Сказанное доходит не сразу, ещё сложнее осознаётся…
— Стоп! Погодите, — вытягиваю руки вперёд, словно упираясь в незримую стену, — вы хотите сказать… что это не Давлат отдал меня вам… А вы сами?
Ухмыляется:
— Догадливая…
— Но как? Неужели Давлат… просто позволил? — сникаю. — Не защищал? Не отстаивал?
— Наверное, он бы сражался, как лев, — ехидно произносит свёкор, — если бы не уснул прямо возле шеста… С полуспущенными штанами и в расстёгнутой рубашке… Уморительное зрелище было, надо признать.
— Шампанское! — догадываюсь я.
— Умница! — хвалит Михей. — Мои люди сработали чётко. Подсыпали, что нужно. Выбрали правильный момент.
— У вас крыса в клубе… — понимаю я.
— И не одна, — довольно лыбится он.
— Стало быть… Давлат тоже здесь?
— Да, — кивает Михей. — Только его с другого входа привезли. И сейчас с ним тоже разговаривают, правда, не так вежливо, как с тобой…
От этого разговаривают, меня передёргивает: Давлату и так в последнее время нехило достаётся по моей вине.
— А ты нужна, чтобы сделать сына более сговорчивым.

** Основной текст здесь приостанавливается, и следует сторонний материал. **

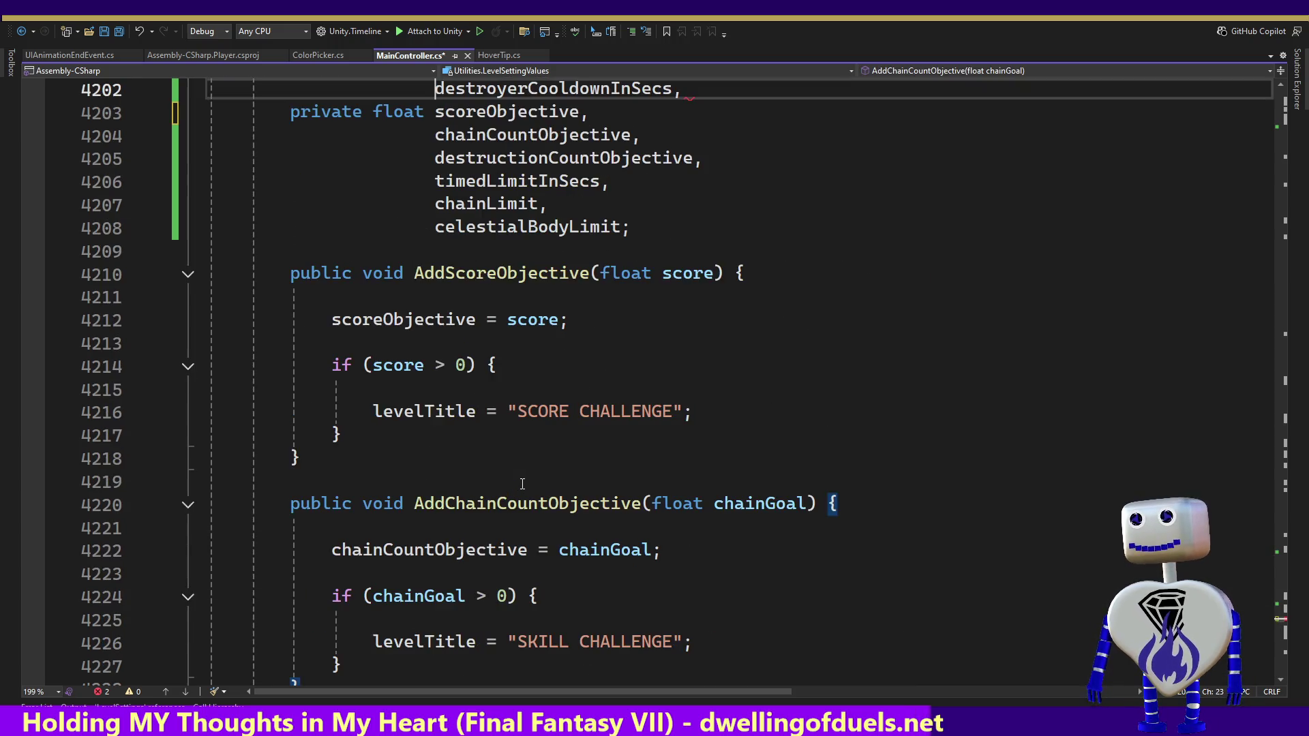
key(End)
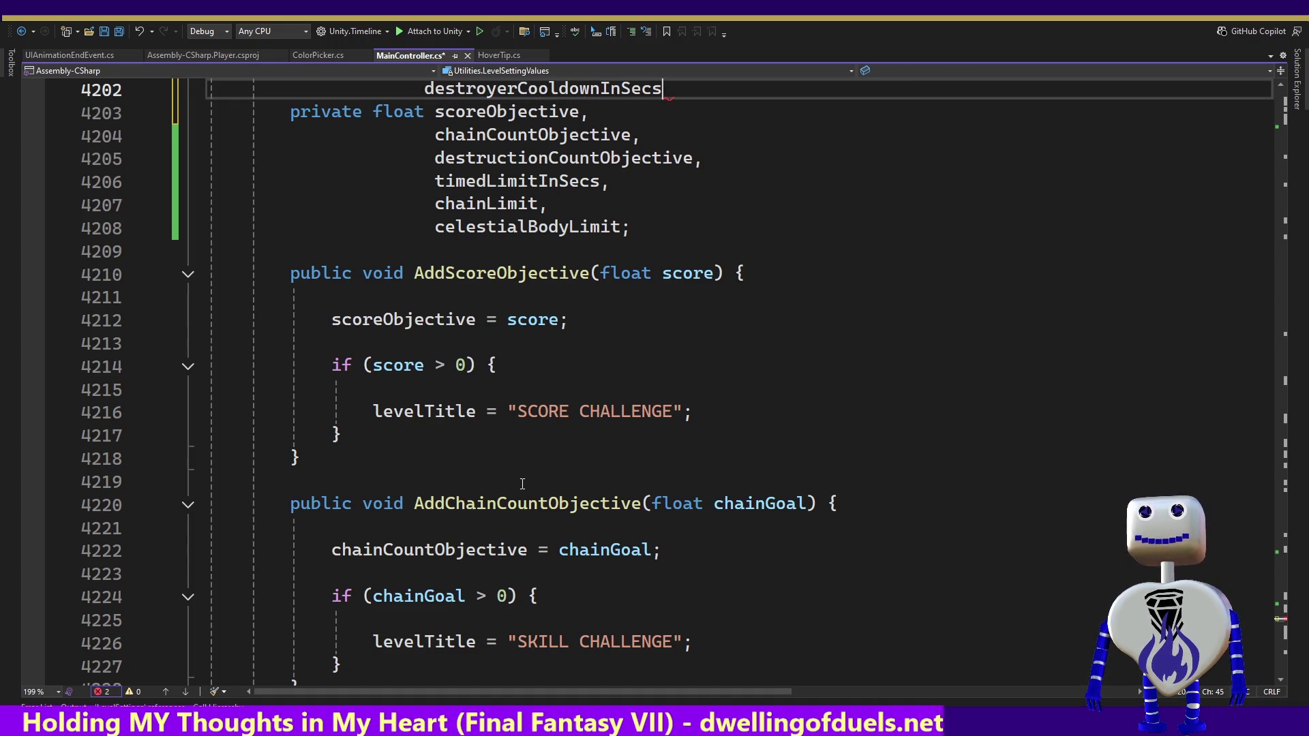
text(;)
key(ctrl+s)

Он весь в меня: упёртый, крепкий, сдохнет, но со своего не сойдёт. Вот только слабость у нас есть — бабы. У меня Марьяна была, у него — ты…
Этот гад смеет поминать Марьяну, которой изменял, когда та лежала в больнице! Возмущаюсь мысленно. Вслух не произношу.
Спрашиваю другое:
— Если я здесь для разговорчивости Давлата, тогда чего мы сидим. Устройте нам очную ставку.